__Instructions to follow__:
Could you output each line below precisely as it stands, without the images?

::: Supplied information

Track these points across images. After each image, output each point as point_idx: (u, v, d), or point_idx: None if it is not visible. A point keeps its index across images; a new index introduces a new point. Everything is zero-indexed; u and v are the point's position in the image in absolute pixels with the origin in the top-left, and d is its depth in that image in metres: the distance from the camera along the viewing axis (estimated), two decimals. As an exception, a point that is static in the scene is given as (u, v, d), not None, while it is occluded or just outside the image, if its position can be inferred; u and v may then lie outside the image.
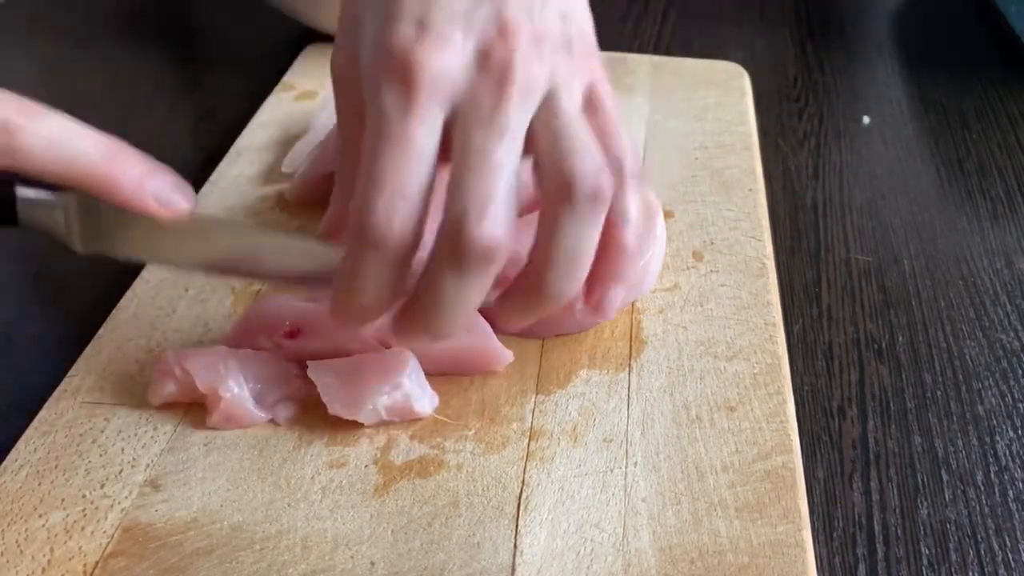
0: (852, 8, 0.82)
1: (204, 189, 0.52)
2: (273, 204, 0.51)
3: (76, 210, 0.35)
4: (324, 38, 0.67)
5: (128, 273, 0.45)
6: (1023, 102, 0.68)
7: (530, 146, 0.34)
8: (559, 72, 0.35)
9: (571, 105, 0.35)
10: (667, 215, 0.50)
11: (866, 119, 0.65)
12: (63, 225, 0.35)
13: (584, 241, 0.34)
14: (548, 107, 0.34)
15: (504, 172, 0.33)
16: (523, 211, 0.35)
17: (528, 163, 0.34)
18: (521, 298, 0.35)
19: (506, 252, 0.33)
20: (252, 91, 0.62)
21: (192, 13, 0.79)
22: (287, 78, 0.63)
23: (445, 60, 0.33)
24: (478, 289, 0.33)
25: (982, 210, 0.57)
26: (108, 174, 0.33)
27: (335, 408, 0.38)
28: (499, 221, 0.32)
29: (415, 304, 0.34)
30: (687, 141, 0.57)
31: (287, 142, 0.55)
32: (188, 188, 0.35)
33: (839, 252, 0.53)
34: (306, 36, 0.68)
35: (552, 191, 0.33)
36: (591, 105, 0.36)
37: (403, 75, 0.33)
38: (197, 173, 0.53)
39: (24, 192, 0.34)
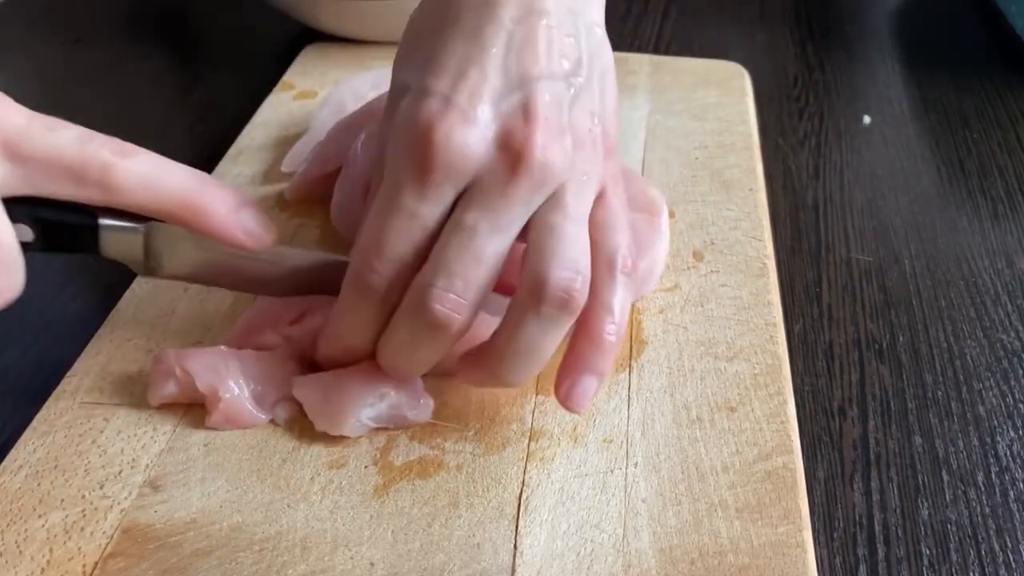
0: (852, 8, 0.82)
1: (204, 189, 0.52)
2: (273, 204, 0.51)
3: (156, 239, 0.38)
4: (324, 38, 0.67)
5: (128, 273, 0.45)
6: (1023, 102, 0.68)
7: (525, 233, 0.35)
8: (578, 167, 0.35)
9: (578, 205, 0.35)
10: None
11: (866, 119, 0.65)
12: (141, 253, 0.38)
13: (544, 340, 0.34)
14: (554, 201, 0.35)
15: (484, 255, 0.34)
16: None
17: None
18: (478, 370, 0.36)
19: (462, 328, 0.34)
20: (252, 91, 0.62)
21: (192, 13, 0.79)
22: (287, 78, 0.63)
23: (465, 138, 0.33)
24: (430, 350, 0.35)
25: (983, 210, 0.57)
26: (199, 206, 0.36)
27: (320, 424, 0.38)
28: (462, 299, 0.34)
29: (382, 341, 0.36)
30: (687, 141, 0.57)
31: (287, 142, 0.55)
32: (270, 220, 0.38)
33: (840, 252, 0.53)
34: (306, 36, 0.68)
35: (525, 286, 0.34)
36: (599, 198, 0.36)
37: (422, 152, 0.34)
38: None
39: (106, 222, 0.37)
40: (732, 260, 0.47)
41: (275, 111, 0.59)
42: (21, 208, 0.34)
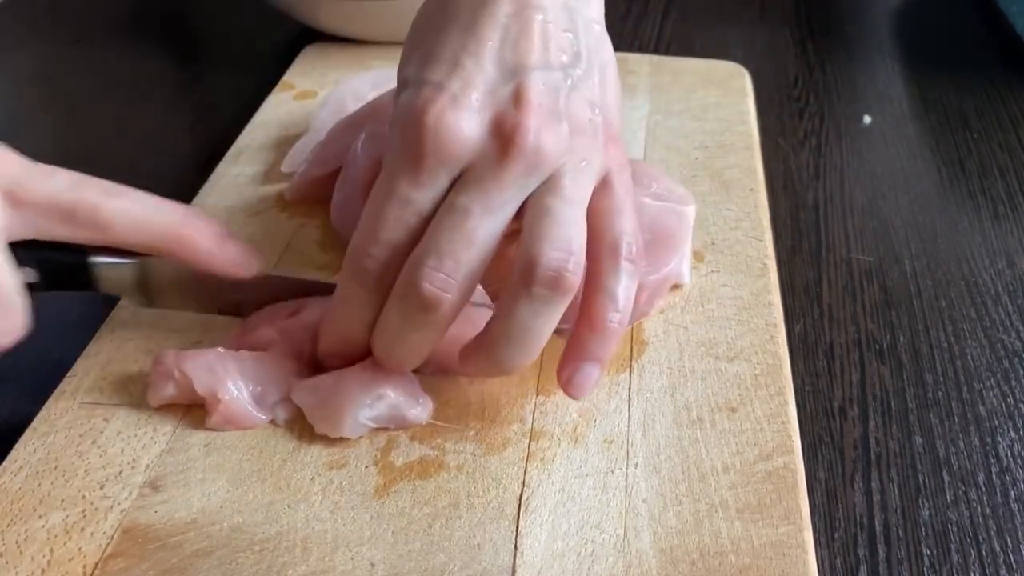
0: (852, 8, 0.82)
1: (204, 189, 0.52)
2: (272, 204, 0.51)
3: (150, 273, 0.40)
4: (324, 38, 0.67)
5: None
6: (1023, 102, 0.68)
7: (520, 216, 0.35)
8: (575, 152, 0.35)
9: (575, 188, 0.35)
10: (668, 215, 0.50)
11: (867, 119, 0.65)
12: (134, 287, 0.40)
13: (537, 322, 0.34)
14: (550, 184, 0.35)
15: (476, 237, 0.34)
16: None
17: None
18: (475, 357, 0.36)
19: (452, 308, 0.34)
20: (252, 91, 0.62)
21: (191, 13, 0.79)
22: (287, 78, 0.63)
23: (457, 122, 0.34)
24: (422, 334, 0.35)
25: (983, 210, 0.57)
26: (184, 240, 0.38)
27: (320, 427, 0.38)
28: (451, 279, 0.34)
29: (376, 329, 0.37)
30: (687, 141, 0.57)
31: (287, 142, 0.55)
32: (256, 250, 0.40)
33: (840, 252, 0.53)
34: (306, 36, 0.68)
35: (517, 267, 0.34)
36: (603, 185, 0.36)
37: (415, 138, 0.34)
38: (197, 173, 0.53)
39: (97, 259, 0.39)
40: (732, 260, 0.47)
41: (275, 111, 0.59)
42: (26, 252, 0.36)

::::::

__Task response__:
Track these points across images. After each image, output each point as point_idx: (u, v, d), or point_idx: None if it is not visible. A point keeps its index across images; a new index introduces a new point. Everything is zero-indexed; u and v are the point's position in the image in absolute pixels with the origin in the top-left, and d is its depth in that image in metres: the distance from the camera along the viewing axis (estimated), two decimals. As an exception, a point that is static in the scene is given as (u, v, d), not None, while it is occluded or just outside the image, if its position can be inferred; u and v may then lie outside the image.
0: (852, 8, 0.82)
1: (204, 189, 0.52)
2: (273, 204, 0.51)
3: (76, 210, 0.35)
4: (324, 38, 0.67)
5: (128, 273, 0.45)
6: (1023, 102, 0.68)
7: (530, 146, 0.34)
8: (559, 72, 0.35)
9: (571, 105, 0.35)
10: (667, 215, 0.50)
11: (866, 119, 0.65)
12: (63, 225, 0.35)
13: (584, 241, 0.34)
14: (548, 107, 0.34)
15: (504, 172, 0.33)
16: (523, 211, 0.35)
17: (528, 163, 0.34)
18: (521, 298, 0.35)
19: (506, 252, 0.33)
20: (252, 91, 0.62)
21: (192, 13, 0.79)
22: (287, 78, 0.63)
23: (445, 60, 0.33)
24: (478, 289, 0.33)
25: (982, 210, 0.57)
26: (108, 174, 0.33)
27: (335, 408, 0.38)
28: (499, 221, 0.32)
29: (415, 304, 0.34)
30: (687, 141, 0.57)
31: (287, 142, 0.55)
32: (188, 188, 0.35)
33: (839, 252, 0.53)
34: (306, 36, 0.68)
35: (552, 191, 0.33)
36: (591, 105, 0.36)
37: (403, 75, 0.33)
38: (197, 173, 0.53)
39: (24, 192, 0.34)
0: (852, 8, 0.82)
1: (204, 189, 0.52)
2: (273, 204, 0.51)
3: (156, 239, 0.38)
4: (324, 38, 0.67)
5: (128, 273, 0.45)
6: (1023, 102, 0.68)
7: (525, 233, 0.35)
8: (578, 167, 0.35)
9: (578, 205, 0.35)
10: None
11: (866, 119, 0.65)
12: (141, 253, 0.38)
13: (544, 340, 0.34)
14: (554, 201, 0.35)
15: (484, 255, 0.34)
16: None
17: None
18: (478, 370, 0.36)
19: (462, 328, 0.34)
20: (252, 91, 0.62)
21: (192, 13, 0.79)
22: (287, 78, 0.63)
23: (465, 138, 0.33)
24: (430, 350, 0.35)
25: (983, 210, 0.57)
26: (199, 206, 0.36)
27: (320, 424, 0.38)
28: (462, 299, 0.34)
29: (382, 341, 0.36)
30: (687, 141, 0.57)
31: (287, 142, 0.55)
32: (270, 220, 0.38)
33: (840, 252, 0.53)
34: (306, 36, 0.68)
35: (525, 286, 0.34)
36: (599, 198, 0.36)
37: (422, 152, 0.34)
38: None
39: (106, 222, 0.37)
40: (732, 260, 0.47)
41: (275, 111, 0.59)
42: (21, 208, 0.34)
0: (852, 8, 0.82)
1: (204, 189, 0.52)
2: (272, 204, 0.51)
3: (150, 273, 0.40)
4: (324, 38, 0.67)
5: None
6: (1023, 102, 0.68)
7: (520, 216, 0.35)
8: (575, 152, 0.35)
9: (575, 188, 0.35)
10: (668, 215, 0.50)
11: (867, 119, 0.65)
12: (134, 287, 0.40)
13: (537, 322, 0.34)
14: (550, 184, 0.35)
15: (476, 237, 0.34)
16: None
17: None
18: (475, 357, 0.36)
19: (452, 308, 0.34)
20: (252, 91, 0.62)
21: (191, 13, 0.79)
22: (287, 78, 0.63)
23: (457, 122, 0.34)
24: (422, 334, 0.35)
25: (983, 210, 0.57)
26: (184, 240, 0.38)
27: (320, 427, 0.38)
28: (451, 279, 0.34)
29: (376, 329, 0.37)
30: (687, 141, 0.57)
31: (287, 142, 0.55)
32: (256, 250, 0.40)
33: (840, 252, 0.53)
34: (306, 36, 0.68)
35: (517, 267, 0.34)
36: (603, 185, 0.36)
37: (415, 138, 0.34)
38: (197, 173, 0.53)
39: (97, 259, 0.39)
40: (732, 260, 0.47)
41: (275, 111, 0.59)
42: (26, 252, 0.36)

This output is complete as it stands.